(Editor’s note: CTN wrote October 3 musings about a new law passed that would allow human composting. Forget the casket, forget the urn – Governor Gavin Newsom signed the bill to allow human composting, aka “natural organic reduction.” Composting is a better option proponents say, because burial can allow chemicals to leak in the soil and cremation requires the burning of fossil fuels and releases carbon dioxide.
According to one company, this “natural” process works much like composting vegetable scraps. The body is placed in a vessel with wood chips, alfalfa and straw. Over a month, the microbes work to break the body down into a cubic yard of soil, which can then be used in a loved one’s garden.
There was no mention if people could do “home composting.” CTN wonders about patio parties, especially if someone is composting a body the next house over.)
CTN received the October 6, letter from a reader:
A couple of nights ago I read your first comments on human composting.
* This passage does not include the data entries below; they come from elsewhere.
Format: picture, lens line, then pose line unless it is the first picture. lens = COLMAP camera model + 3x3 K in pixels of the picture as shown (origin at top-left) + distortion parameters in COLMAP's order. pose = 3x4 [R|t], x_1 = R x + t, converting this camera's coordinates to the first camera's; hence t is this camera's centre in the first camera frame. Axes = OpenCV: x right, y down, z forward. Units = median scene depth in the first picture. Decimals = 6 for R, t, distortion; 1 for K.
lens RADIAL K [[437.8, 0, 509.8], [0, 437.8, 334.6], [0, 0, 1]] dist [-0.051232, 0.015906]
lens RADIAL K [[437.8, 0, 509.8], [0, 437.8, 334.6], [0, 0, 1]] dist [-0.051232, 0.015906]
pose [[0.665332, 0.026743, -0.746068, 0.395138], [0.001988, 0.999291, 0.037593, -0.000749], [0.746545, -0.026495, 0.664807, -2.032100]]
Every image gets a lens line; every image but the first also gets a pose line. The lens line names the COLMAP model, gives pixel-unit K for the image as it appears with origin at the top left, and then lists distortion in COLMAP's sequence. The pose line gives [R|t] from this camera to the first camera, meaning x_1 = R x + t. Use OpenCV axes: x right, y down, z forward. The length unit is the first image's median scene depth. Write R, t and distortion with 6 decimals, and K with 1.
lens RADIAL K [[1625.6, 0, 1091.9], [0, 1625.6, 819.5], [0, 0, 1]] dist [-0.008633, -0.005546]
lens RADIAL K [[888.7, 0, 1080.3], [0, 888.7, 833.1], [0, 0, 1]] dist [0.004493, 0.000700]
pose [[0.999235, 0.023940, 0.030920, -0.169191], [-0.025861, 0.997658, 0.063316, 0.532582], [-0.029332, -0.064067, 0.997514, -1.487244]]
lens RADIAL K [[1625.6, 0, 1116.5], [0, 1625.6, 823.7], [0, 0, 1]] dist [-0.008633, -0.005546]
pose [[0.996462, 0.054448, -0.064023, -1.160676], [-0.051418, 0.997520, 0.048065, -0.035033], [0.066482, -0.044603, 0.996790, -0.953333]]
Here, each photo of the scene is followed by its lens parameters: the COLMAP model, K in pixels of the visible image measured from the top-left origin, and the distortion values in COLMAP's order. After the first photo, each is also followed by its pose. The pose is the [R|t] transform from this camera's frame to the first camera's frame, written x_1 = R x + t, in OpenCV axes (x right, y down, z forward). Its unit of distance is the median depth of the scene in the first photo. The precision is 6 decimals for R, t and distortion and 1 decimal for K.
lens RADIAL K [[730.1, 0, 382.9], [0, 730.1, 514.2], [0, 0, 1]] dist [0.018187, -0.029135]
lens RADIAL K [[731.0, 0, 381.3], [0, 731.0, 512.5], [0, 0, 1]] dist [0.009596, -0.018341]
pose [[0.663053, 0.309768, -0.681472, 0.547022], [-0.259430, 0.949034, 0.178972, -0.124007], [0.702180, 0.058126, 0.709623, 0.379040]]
My immediate reaction was “Uh-oh, Sue is in South Dakota smoking those funny mushrooms again!”
But after a bit of online research, I realized that no, human composting is real and coming to a state near you . . . but not all that quickly and probably not all that simply. The legislation signed by Governor Newsom does not go into effect until January 2027, and in the interim a section of the state’s bureaucracy has been given the task of coming up with rules and regulations. Beware the latter!
Three years ago, my sister died and as her closest relative I was tasked with carrying out her wishes to be cremated and have her ashes spread over the bay near her summer home on Long Island.
The cremation part was simple, but I soon learned that spreading human ashes over waters within the State of New York was fraught with all sorts of legal technicalities and in some cases totally disallowed. Cigarette ashes – no problem; human ashes – big problem. Go figure.
I expect that human composting in California will eventually meet similar technicalities as people think about having someone’s loved one rotting in the yard next to theirs. And human composting isn’t as simple as its proponents and your article make it seem. Human bones and teeth don’t decompose within thirty days and have to be dealt with in some way or another. Those can require grinding or some form of mechanical processing, or just straight burial, which dilutes the environmental benefits that human composting advocates claim.
So how did I resolve the problem my sister created for me? The solution my family and I came up with was to charter a boat on Long Island and carry the ashes three+ miles out to sea (even there we had to deal with Coast Guard regulations).
Then in a quasi-nautical / quasi-religious ceremony on the Atlantic we spread my sister’s ashes over the ocean with the hope and theoretical possibility that they would be carried through the inlet and into the bay as she desired. What I learned during that experience was that on the East Coast and some parts of the West Coast “burial at sea” has become a viable and supposedly environmentally friendly alternative to burial in a cemetery or to cremation.
The “burial” can be as solemn as the family wishes or as the captain of our charter described, can entail full naval honors or even be presented as the final “cruise” / wake / party with the loved one. Think about it, Sue; a “burial at sea” article may be a suitable follow up to your discussions of human composting.
A resident
Part of the residents discussion about alternatives to burial or composting or cremation needs a little clarification. “Burial at Sea”is truly dumping the entire body wrapped in a shroud and weighted down so that it sinks to the bottom. The flesh is eaten by fish.Probably takes a lot of diesel fuel to get the boat and guests out to the required distance. wouldnt composting in a cemetery be the most efficient and ecologic approach?
My mother recently died, and one of the options was a nice looking coffin that was not made of metal or wood but compressed cardboard that would eventually dissolve and allow the worms and soil and water seepage in the graveyard — NATURE essentially, to reabsorb her body as had been the norm for hundreds of thousands of years of human existence. There are now “green” cemetaries or groves of trees that allow similar natural decomposition. Less than 100 years ago, and still in rural areas, it was not unusual for families to have graves on their private property. This doesn’t sound all that different from what humans have done for centuries.